=== INSTRUCTIONS ===
1. In the write-up on balancing FPS difficulty, which of the listed approaches does the project implement?
2. Continue the write-up on balancing FPS difficulty from the point where it stops.

Balancing difficulty in FPS games can be a very exhausting process. Without a proper balancing system, the game can feel very unfair and unpleasant to the player.
Examples:
- When you are spotted by multiple AI agents, you die instantly because they shoot at the same time.
- You get killed by agents that are behind you while you are fighting agents in front of you.
With this project, I aim to showcase one of the ways we can deal with this issue. I will be using Unreal Engine 4 and c++. But before we get to the actual implementation, we need to go over some theory.
There are different ways to address the matter in question:
- Adjust the amount of damage each agent deals
- Modify damage values based on the number of agents shooting at the player simultaneously
- Make the AI agents less accurate
The latter will be implemented in this project.
When tweaking the AI accuracy, we must make sure that the behavior is believable. Agents in front of us missing most of their shots are not very convincing.
To have believable behavior we need to solve two problems:
- Which agents should hit and which ones should miss?
- What is the delay between each time the player should get hit?
In order to determine which agent gets to hit their shot, we will use a logical token. By default, all the agents will miss their shots, except the one with the token. The latter will hit their shot and release the token, which will be distributed again.
In our logic we would have:
- Code that determines which agent is the most relevant to get the token
- Code that calculates when this agent should get the token (in seconds), thus when should the bullet hit the player (dynamic timer)
To simplify further explanation I will use a single AI. In this case we can ignore the logic that will determine which AI is the most relevant and we can focus on the delay calculation for a single AI. Understanding how to deal with a single agent will enable us to deal with multiple agents without difficulties since both concepts use similar techniques.
How can we calculate the delay between hits, a.k.a when should an agent hit us? If we use a constant delay between each hit, the player might find out that the shots hit them every x second, which is not believable behavior. But we also don't want randomness since it can create weird situations. We want to make this delay dynamic, which gets us the best of both worlds. So we'll use a formula to calculate this final delay.
finalDelay = baseDelay * multipliers
Multipliers are floating point values that are defined by us using Rules. Our implementation guarantees that every multiplier can adjust its value depending on the scenario.
Example:
We want our AI to hit more shots when using the Super weapon, miss most of the shots when using the Old weapon and we don't want to affect the timer when utilizing the Normal weapon. We can define a Weapon Rule, which will look like this:
Let's define a base delay and explore every scenario.

=== PROVIDED MATERIAL ===
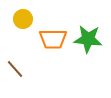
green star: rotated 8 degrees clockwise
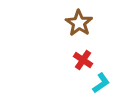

=== RESULTS OF THE EXERCISE ===
1. It makes the AI agents less accurate.

2.
float baseDelay = .5f
finalDelay = baseDelay * weaponMultiplier
Scenario 1: AI is using the Old weapon
weaponMultiplier = 2.f
finalDelay = .5f * 2.f
finalDelay = 1.f
This means that when our AI is using the Old weapon, he is going to hit us every 1 second
Scenario 2: AI is using the Super weapon
weaponMultiplier = .5f
finalDelay = .5f * .5f
finalDelay = .25f
We are gonna get hit more frequently if the AI is using the Super weapon (every 0.25s)
With the explanation out of the way, I am going to define some actual rules and multipliers for this project.
Goal
- Make the player feel more pressured when AI is close
Definition:
- Any distance closer than 5m will halve the delay
- Any distance greater than 40m will double the delay
- Linear interpolation in between
Graph
Goal
- Make the player feel safer while crouching
Definition:
- When the player is crouching, double the delay
- When the player is standing, do not affect the delay
Graph
Goal
- Punish the player when running toward the AI
- More forgiving behavior when running away from the AI
Graph
As I mentioned before, I am going to use Unreal Engine 4. The First Person template is a good starting point, but we need more features to get started with the project.
I added the following functionality to the First Person template:
- Enemy class
- Basic Behavior Tree with Combat and Idle states
- AI perception
- Shooting logic
- Player
- Crouching
- Health component
- Player feeback when taking damage (blood screen overlay)
- HUD
- Player health
- Player stance
Before we start programming, we need to think about our approach. How do we want to represent our Rules inside Unreal? More specifically, how do we link the values to the multipliers?
We could use a TMap to join values with multipliers. This is a promising approach, but there is one issue. It would fully depend on c++. This is not a problem for us, the programmers, but we want a system that is easy to use for everyone.
Data tables are a way to group related data in a meaningful way. It provides us with the functionality that the TMap implementation would provide, but there is more. We can write code that would interpret the data table at any given time, enabling the designers to add/remove multipliers and tweak values without interacting with c++.
For more information regarding Data Tables in Unreal, I refer to the official documentation. This is what a Data Table inside Unreal looks like:
How will we use data tables?
- We'll define Rule structs in code
- The structs can be interpreted as 1 row inside our data table.
- We'll add the necessary data from the engine (no c++)
- We will read the data from the table when needed (c++)
Time to embrace c++.
Introduction
I start by defining 2 structs that represent 2 rule types in RuleTypes.h. This is an empty c++ class.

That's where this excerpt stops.